In 2010, the DHS and the Department of Defense signed an agreement to cooperate to counter threats to critical military and civilian computer systems and networks. The agreement embedded Department of Defense cyber analysts within the DHS and DHS personnel within the Department of Defense’s National Security Agency.

Led by its US Computer Emergency Readiness Team (US-CERT), the DHS also forged vital partnerships with antivirus companies to develop and share threat potential, prevention, mitigation, and response information products. In 2011, US-CERT responded to more than 106,000 cyber security threats and released more than 5,000 viable cybersecurity alerts to public and private sector partners. Private sector organizations and companies are often targeted by cybercriminals for both financial gain and political reasons. In November 2014, Sony Pictures Entertainment suffered a massive data breach that rendered its computer systems useless. In the days following the initial attack, the hackers claiming responsibility for the breach posted reams of data to an anonymous internet posting board. Information leaked to the public included salary information, internal passwords, employee social security numbers, executive presentation slides, and a number of unreleased films. The attack and subsequent leaks appeared to be politically motivated, and some experts speculated that agents in or working on behalf of North Korea might have perpetrated the attack in protest of the pending release of Sony's The Interview (2014), a comedy in which two journalists are hired by the CIA to assassinate North Korean leader Kim Jong-un.
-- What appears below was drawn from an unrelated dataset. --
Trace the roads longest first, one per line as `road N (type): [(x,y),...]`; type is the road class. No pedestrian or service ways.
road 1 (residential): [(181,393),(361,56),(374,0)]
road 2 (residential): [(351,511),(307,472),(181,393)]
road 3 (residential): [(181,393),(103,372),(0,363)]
Throughout the 2010s and into the 2020s, the issue of cybersecurity attracted increased attention due to a number of notable incidents. Some of these affected private corporations and involved either fraud or the theft of user data; for example, in 2015, a data breach affected dating website Ashley Madison, which was popular with users looking to engage in extramarital affairs, and led to a group of hackers releasing user data to the public. Incidents such as these highlighted the need for corporations and other private entities to take adequate steps to protect consumer data, and led to some calls for greater government oversight to ensure these protections were put in place.

Other incidents highlighted the vulnerability of key aspects of infrastructure to attacks conducted for either political reasons or financial gain. For example, a May 2021 ransomware attack managed to shut down the Colonial Pipeline, a key source of gasoline and jet fuel for the southeastern United States, even though the company, with the help of law enforcement authorities, paid the perpetrators a $4.4 million ransom. This attack led to fuel shortages in subsequent weeks and also led President Joe Biden to sign an executive order addressing a number of aspects of cybersecurity, including the establishment of a Cyber Safety Review Board and improving security and detection on existing systems.
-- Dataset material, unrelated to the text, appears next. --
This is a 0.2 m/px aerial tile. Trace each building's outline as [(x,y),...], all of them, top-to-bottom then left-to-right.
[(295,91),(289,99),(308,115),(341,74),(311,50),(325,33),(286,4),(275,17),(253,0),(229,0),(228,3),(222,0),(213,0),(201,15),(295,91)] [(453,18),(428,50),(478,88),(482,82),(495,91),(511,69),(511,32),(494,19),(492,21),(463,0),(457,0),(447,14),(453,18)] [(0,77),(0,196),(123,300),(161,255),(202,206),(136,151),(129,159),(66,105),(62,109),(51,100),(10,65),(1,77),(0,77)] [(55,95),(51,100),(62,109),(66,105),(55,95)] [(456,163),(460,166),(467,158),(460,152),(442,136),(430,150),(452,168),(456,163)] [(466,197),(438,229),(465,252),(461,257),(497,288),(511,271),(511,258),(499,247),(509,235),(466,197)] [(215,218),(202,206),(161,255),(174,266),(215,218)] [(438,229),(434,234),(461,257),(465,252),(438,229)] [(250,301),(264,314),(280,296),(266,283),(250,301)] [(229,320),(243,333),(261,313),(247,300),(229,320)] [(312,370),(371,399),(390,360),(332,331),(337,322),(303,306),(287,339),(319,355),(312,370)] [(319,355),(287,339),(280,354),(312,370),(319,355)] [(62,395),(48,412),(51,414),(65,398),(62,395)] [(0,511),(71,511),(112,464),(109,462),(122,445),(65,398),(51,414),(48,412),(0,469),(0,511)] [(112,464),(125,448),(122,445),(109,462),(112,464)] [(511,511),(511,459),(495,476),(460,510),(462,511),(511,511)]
In November 2023 a cyberattack allegedly carried out by operatives affiliated with the Iranian government hit a wide range of targets in the US, including the municipal water authority of the small city of Aliquippa, Pennsylvania. This attack, which occurred in the context of the deadly renewed conflict between Israel and Hamas in Gaza, targeted Israeli-made technology and came amid efforts by the US government to improve infrastructure cybersecurity. This effort proved challenging given the large share of private ownership of this infrastructure in the US.

Other groups continued to carry out ransomware and other cyberattacks for apparent financial motives. For example, in March 2024, a ransomware attack targeted the medical claims, payment systems, and other digital property of UnitedHealth Group, one of the biggest healthcare providers in the US. This attack, which some authorities suspected was carried out by ALPHV/Blackcat, was one of the most damaging cyberattacks on a US healthcare system in the country's history. Hackers associated with ALPHV/Blackcat were previously involved in a series of ransomware attacks on US casinos in September 2023.